You might think that one man drumming is a quick and easy way to crank out music for a film, something much more readily tossed off than a traditional orchestral soundtrack, scored by a composer, orchestrated by an orchestrator, rehearsed and conducted with a large ensemble in a studio. But compare the vitality of Sanchez’s first and only soundtrack to the output of six-time Academy Award nominee, Alexandre Desplat, who scored five films in 2014 alone. There’s a deceptively impressive range to Desplat’s soundtracks: in the past season he’s moved from the fin-de-siècle whimsy of the Grand Budapest Hotel to the bluster and menace of Godzilla. It has been some time since Desplat usurped Hans Zimmer’s place as the most facile of film composers.
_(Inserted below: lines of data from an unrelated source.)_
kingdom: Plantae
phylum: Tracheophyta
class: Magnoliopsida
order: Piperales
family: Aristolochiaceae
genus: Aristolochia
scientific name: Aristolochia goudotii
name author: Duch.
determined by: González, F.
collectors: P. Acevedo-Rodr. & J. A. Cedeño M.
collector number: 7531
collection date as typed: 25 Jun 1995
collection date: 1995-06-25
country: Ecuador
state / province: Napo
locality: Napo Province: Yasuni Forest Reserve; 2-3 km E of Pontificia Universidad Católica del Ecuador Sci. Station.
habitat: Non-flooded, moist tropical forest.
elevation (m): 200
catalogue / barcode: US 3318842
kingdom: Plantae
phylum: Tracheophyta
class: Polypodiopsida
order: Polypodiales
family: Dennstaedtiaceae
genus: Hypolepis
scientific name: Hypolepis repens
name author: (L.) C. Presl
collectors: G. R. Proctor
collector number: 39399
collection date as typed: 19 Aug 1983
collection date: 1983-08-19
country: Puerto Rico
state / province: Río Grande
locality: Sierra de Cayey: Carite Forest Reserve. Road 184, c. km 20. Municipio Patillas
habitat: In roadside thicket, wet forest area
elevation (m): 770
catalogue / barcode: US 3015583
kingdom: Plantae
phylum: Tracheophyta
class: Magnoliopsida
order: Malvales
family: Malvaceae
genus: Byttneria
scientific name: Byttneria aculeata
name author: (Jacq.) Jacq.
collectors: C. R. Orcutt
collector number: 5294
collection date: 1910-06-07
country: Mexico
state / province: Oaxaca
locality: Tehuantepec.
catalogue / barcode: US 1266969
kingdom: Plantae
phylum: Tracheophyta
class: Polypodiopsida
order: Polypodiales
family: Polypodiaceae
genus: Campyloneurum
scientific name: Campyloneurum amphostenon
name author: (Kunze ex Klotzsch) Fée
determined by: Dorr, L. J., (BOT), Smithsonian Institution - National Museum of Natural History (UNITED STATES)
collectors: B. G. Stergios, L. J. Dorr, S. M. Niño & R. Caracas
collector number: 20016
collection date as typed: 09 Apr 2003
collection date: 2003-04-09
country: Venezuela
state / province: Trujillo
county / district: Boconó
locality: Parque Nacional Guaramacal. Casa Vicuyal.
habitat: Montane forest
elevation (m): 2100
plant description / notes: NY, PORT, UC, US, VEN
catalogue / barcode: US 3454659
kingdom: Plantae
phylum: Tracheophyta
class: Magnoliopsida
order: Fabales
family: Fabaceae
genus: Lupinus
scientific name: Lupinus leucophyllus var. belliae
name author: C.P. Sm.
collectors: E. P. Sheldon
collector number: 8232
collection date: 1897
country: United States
The excitement generated by the grit and transcendence of Birdman’s bipolar soundtrack was quickly dampened by the music for my second New Year’s Day movie across the corridor in theatre three, The Imitation Game — yet another telling of Alan Turing’s cracking of the German Enigma code in World War II, and his own sexual concealments. Having already discharged himself valiantly in the service of British myth—see especially his King’s Speech score—Desplat’s Imitation Game is a Philip-Glass-meets-Ralph-Vaughan Williams mash-up: repeating, slow-motion modal figures ride on top of orchestral waves, the general effect meant to evoke the triumph and tragedy of Turing’s genius. It’s an off-the-shelf potion conjuring the grandeur of England’s war-time effort and the cycles of Turing’s epoch-making and epoch-saving code-breaking computer. When Turing, played with troubled panache by the ubiquitous Benedict Cumberbatch, turns on his computer you can just about see Desplat doing the same at his soundtrack machine: punch in the plot and character coordinates, and the contraption dutifully spits out a soundtrack.
As we hurtle towards the present apocalypse, I’ll take Sanchez’s drums over Desplat’s nostalgic printout—even if the Academy won’t.